**REQUIRED ACTION 1:**
Answer these questions using the essay on tragedy in the news below, with one answer per line:
(a) In which city is the flash flood said to have happened?
(b) Whose death anniversary fell on the day of the congressman's shooting?
(c) At which mosque was Nabra Hassanen attending late-night prayers?
**REQUIRED ACTION 2:**
For each statement, say whether the essay on tragedy in the news below supports it. Answer yes or no, and quote the words from the essay that decide it.
(a) The shooting of the congressman took place more than a mile from where the writer lives.
(b) Nabra Hassanen was 17 years old.
(c) The writer spent the weekend before Father's Day reading the news online.
**REQUIRED ACTION 3:**
Carry the essay on tragedy in the news forward, starting after its final sentence.

This world is a dark
place. Tragedies fill the 24 hour new-cycle and people die. You can be a Syrian
toddler on a sinking boat in the Mediterranean without a life preserver, you
can be a black man walking down the street in New York City suddenly impaled on
a sword helmed by a white supremacist terrorist, you can be caught in a flash flood
in Trujillo Peru and swept away in a landslide. So may tragedies I cannot begin
to categorize them. No matter where you are you cannot escape the
soul-dampening cruelty of this broken world.
Last Wednesday, my
commute was broken by several texts from my mother and my boss as both began
checking in, I had been in my own world of obliviousness to the high profile
shooting of a congressman and several aides that took place less than a mile
from where I live. On the year anniversary of the death of a British MP Jo Cox,
a high-profile shooting targeting national law-makers carried additional
weight. Last night, after spending a weekend unplugged from the internet and a
wonderful Father’s Day with my parents, I opened up my social media feeds to
news of the tragic murder of Nabra Hassanen, a 17-year old Muslim girl, who was
walking with friends between late-night prayers at the ADAMS Center Mosque. Her
body was discovered in Fairfax County, where I grew up, where my parents still
live, where I had just spent the whole day, oblivious.

**DATASET RECORDS:**
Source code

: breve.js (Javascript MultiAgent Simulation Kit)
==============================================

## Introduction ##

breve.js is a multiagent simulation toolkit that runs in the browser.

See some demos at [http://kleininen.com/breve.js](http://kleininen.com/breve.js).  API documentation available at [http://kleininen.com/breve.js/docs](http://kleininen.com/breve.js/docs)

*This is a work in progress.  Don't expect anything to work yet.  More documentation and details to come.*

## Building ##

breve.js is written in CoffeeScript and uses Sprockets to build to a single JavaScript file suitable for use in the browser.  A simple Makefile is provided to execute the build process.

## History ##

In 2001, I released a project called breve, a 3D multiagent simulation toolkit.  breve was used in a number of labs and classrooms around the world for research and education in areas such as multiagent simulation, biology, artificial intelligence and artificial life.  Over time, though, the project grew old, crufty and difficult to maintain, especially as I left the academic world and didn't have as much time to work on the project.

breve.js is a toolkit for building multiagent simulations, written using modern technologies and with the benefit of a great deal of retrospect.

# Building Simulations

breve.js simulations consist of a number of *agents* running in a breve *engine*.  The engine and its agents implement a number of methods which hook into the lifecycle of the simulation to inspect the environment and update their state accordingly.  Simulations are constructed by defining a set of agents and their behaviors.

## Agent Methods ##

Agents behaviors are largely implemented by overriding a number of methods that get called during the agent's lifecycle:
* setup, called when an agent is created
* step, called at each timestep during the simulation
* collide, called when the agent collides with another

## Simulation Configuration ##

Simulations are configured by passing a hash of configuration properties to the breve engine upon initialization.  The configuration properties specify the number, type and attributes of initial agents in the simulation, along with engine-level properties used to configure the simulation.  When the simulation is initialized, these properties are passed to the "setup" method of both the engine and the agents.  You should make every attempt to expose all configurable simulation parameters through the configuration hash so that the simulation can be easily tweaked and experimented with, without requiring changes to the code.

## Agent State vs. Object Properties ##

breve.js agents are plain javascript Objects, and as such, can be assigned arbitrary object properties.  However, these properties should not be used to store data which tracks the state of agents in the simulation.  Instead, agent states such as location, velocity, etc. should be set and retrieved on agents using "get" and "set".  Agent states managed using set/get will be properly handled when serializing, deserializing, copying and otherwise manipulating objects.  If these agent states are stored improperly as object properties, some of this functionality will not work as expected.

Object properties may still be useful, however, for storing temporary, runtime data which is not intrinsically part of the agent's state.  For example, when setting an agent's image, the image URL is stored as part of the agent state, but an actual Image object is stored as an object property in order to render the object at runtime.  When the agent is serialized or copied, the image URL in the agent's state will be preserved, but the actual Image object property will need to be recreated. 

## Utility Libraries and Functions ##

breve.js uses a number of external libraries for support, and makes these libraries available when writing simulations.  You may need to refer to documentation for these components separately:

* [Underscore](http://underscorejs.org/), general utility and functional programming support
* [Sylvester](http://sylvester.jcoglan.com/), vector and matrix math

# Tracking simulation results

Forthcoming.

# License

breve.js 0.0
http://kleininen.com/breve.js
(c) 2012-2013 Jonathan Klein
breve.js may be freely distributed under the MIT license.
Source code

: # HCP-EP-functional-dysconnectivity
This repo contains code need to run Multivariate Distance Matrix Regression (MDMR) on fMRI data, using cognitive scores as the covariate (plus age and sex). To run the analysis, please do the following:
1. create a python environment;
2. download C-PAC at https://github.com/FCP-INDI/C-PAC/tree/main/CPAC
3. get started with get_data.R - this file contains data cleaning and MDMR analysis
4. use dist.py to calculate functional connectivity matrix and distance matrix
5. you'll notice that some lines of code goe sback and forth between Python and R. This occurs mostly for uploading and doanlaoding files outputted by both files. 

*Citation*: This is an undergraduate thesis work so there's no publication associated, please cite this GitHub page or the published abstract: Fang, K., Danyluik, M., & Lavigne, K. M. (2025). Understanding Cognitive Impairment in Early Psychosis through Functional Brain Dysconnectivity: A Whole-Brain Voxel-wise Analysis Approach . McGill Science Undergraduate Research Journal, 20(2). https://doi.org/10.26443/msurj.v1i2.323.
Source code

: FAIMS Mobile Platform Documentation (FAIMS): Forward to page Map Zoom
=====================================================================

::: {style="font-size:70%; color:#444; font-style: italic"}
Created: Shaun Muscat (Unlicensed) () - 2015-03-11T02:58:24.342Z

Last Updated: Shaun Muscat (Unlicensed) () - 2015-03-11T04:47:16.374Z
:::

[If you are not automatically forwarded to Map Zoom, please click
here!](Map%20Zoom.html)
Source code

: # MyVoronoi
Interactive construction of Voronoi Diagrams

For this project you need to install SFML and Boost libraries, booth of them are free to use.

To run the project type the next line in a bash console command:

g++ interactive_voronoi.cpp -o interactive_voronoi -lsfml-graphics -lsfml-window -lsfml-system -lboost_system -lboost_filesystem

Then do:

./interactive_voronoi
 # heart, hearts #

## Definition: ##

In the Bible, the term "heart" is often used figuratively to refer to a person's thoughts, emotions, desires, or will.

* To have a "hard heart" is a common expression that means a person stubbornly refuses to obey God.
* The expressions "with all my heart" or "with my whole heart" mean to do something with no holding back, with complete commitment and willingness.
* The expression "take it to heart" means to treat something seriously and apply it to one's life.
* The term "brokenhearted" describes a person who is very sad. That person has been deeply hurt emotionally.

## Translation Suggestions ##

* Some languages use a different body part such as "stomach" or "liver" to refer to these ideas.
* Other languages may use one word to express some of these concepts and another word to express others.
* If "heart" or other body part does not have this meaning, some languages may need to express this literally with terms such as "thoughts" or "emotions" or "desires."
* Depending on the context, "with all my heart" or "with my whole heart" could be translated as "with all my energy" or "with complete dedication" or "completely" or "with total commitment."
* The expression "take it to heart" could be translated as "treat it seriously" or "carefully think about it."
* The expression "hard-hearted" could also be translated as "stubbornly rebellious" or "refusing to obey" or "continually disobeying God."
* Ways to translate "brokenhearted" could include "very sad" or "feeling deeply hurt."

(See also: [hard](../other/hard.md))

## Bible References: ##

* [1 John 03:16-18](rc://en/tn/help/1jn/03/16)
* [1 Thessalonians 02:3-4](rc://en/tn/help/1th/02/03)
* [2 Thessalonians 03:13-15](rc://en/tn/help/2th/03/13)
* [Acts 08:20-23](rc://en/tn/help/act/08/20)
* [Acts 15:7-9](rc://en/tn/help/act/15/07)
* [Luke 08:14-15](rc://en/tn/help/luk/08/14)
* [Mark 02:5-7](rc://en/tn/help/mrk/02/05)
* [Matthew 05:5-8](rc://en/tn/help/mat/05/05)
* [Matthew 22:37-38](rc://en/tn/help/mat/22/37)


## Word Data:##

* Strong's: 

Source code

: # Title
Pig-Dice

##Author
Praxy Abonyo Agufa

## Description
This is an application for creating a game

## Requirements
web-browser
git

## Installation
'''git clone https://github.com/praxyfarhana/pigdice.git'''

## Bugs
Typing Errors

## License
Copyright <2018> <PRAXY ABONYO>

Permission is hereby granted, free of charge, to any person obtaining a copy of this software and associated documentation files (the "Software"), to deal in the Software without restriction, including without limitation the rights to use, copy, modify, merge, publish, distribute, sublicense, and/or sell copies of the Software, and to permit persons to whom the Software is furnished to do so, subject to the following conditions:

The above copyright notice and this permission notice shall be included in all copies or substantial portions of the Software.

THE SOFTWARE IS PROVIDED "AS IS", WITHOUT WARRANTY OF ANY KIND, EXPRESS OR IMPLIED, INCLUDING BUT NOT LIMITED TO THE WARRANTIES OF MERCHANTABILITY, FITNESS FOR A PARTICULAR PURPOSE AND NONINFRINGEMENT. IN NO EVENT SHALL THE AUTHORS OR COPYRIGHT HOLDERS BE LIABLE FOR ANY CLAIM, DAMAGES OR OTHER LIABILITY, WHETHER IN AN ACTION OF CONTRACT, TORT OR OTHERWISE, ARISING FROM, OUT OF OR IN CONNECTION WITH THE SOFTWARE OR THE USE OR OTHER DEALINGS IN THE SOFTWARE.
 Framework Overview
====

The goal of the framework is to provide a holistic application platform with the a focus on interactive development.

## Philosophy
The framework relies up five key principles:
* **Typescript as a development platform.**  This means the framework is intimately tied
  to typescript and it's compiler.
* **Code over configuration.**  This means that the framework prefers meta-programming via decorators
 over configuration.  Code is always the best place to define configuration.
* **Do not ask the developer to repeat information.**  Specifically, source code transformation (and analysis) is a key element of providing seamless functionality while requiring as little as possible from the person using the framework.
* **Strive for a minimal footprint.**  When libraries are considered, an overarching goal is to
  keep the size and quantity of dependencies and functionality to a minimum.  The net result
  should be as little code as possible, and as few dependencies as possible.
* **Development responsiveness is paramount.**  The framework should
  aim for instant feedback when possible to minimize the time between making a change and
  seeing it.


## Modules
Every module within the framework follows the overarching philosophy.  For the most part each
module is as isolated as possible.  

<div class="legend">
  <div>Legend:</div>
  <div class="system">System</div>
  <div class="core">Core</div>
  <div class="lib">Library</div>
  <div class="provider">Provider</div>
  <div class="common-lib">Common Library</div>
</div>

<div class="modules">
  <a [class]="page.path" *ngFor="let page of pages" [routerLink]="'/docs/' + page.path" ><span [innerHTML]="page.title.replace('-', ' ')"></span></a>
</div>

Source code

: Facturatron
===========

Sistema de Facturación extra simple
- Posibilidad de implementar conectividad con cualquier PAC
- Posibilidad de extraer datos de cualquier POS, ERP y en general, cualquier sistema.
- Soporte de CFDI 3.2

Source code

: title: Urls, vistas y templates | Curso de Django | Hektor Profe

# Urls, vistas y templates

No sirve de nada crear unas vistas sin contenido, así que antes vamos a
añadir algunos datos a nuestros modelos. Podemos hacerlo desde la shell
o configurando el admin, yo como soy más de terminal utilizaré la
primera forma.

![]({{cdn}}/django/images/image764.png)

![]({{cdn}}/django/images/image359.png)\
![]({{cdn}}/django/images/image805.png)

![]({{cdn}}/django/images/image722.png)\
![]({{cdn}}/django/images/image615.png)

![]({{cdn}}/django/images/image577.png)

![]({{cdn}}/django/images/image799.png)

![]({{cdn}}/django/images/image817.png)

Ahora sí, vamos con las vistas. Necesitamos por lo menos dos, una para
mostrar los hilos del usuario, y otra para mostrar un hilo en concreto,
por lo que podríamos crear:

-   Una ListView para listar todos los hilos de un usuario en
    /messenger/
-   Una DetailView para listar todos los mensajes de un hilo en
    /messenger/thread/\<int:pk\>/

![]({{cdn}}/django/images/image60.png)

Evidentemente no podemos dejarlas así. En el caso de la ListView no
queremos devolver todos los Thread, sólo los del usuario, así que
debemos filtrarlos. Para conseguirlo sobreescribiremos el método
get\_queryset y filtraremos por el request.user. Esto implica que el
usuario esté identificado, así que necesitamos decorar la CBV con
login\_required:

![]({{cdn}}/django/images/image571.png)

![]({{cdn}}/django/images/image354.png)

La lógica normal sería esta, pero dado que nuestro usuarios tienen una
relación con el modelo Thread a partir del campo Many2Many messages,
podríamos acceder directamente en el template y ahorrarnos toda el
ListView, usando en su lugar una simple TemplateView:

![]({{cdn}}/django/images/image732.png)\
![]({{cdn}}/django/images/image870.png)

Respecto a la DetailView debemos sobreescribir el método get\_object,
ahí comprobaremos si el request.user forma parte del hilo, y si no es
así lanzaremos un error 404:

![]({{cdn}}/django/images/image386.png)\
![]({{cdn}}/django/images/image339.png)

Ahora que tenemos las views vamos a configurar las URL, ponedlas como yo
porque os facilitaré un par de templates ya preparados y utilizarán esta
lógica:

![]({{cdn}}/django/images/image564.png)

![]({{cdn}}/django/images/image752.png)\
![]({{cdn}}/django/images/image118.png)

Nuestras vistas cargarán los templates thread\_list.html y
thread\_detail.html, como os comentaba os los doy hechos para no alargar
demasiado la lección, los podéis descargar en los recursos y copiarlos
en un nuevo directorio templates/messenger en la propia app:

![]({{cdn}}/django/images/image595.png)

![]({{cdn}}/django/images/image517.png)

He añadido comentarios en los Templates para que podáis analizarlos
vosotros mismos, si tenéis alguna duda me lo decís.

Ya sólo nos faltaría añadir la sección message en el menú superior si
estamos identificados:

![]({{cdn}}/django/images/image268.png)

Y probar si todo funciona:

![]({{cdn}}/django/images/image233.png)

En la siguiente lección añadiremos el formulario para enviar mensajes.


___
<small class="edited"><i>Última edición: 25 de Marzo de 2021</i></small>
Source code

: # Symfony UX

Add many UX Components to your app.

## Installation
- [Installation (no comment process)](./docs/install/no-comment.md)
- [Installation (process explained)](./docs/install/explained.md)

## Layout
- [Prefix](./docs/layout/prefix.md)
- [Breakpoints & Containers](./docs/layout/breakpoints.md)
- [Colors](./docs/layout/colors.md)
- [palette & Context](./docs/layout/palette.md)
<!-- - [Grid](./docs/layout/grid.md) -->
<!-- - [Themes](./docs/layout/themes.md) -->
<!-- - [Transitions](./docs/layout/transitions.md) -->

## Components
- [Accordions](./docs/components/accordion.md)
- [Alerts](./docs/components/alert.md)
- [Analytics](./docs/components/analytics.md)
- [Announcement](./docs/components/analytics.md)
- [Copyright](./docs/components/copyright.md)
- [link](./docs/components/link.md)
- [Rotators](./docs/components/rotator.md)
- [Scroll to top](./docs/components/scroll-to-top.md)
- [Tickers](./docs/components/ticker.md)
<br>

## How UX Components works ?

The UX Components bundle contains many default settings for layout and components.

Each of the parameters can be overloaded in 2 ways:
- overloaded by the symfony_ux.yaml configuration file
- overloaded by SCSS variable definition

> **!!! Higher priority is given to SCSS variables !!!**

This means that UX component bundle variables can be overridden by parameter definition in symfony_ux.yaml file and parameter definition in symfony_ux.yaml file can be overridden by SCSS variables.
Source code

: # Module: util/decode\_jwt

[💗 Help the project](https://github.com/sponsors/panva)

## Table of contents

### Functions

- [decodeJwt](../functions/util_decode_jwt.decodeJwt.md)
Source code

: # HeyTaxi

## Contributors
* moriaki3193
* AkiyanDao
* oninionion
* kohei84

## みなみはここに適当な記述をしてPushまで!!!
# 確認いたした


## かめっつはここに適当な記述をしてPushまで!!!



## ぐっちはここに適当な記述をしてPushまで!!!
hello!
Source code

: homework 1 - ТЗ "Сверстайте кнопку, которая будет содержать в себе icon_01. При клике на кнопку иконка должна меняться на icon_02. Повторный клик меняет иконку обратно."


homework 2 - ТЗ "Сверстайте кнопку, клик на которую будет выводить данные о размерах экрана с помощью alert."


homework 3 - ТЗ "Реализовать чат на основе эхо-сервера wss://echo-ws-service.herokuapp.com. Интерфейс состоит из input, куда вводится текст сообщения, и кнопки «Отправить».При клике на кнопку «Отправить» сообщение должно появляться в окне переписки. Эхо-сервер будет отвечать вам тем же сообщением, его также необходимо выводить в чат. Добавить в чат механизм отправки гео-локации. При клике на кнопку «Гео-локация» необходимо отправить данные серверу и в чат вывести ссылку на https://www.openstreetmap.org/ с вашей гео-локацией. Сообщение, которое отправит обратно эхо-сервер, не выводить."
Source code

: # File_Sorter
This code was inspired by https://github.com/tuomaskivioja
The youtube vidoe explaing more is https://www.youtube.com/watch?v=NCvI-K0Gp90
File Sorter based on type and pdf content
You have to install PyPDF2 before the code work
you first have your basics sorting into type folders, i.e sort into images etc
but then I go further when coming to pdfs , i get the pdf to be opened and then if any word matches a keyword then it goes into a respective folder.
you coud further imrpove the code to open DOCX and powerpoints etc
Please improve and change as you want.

**ANSWER SECTION 1:**
(a) Trujillo, Peru
(b) British MP Jo Cox
(c) The ADAMS Center Mosque

**ANSWER SECTION 2:**
(a) No: "less than a mile from where I live"
(b) Yes: "a 17-year old Muslim girl"
(c) No: "after spending a weekend unplugged from the internet"

**ANSWER SECTION 3:**
This tragic murder
pierced through my Sunday night and comes on the heels of the June 5 double
homicide of young men in Maryland Shadi
Adi Najjar, 17, and Artem S. Ziberov, 18, shot in a car while sitting in a
cul-de-sac of a residential neighborhood.
Even more so, this news called
me back to my first month working at KARAMAH: Muslim Women Lawyers for Human
Rights. In February 2015 hatred took the lives of three beautiful, intelligent
young adults full of potential: Deah Shaddy Barakat, 23, his wife Yusor
Mohammad, 21, and her sister, Razan Mohammad Abu-Salha, 19.
As a Christian, I
believe that this world is irrevocably broken and can only be saved by
redemption through God and Jesus. As a coworker and friend of several Muslims
who are fasting this month during Ramadan, their devotion and prayer to God inspires
me on my own faith journey. As an American who works in D.C., I am in the
process of examining my own core values, questioning our nations’ historic
narrative as is the freedom and I believe obligation of every citizen of this
nation. As an attorney providing direct
representation to survivors of domestic violence I see firsthand the impact of
small, unspoken, unceremonious tragedies that take place privately but affect
all life publicly.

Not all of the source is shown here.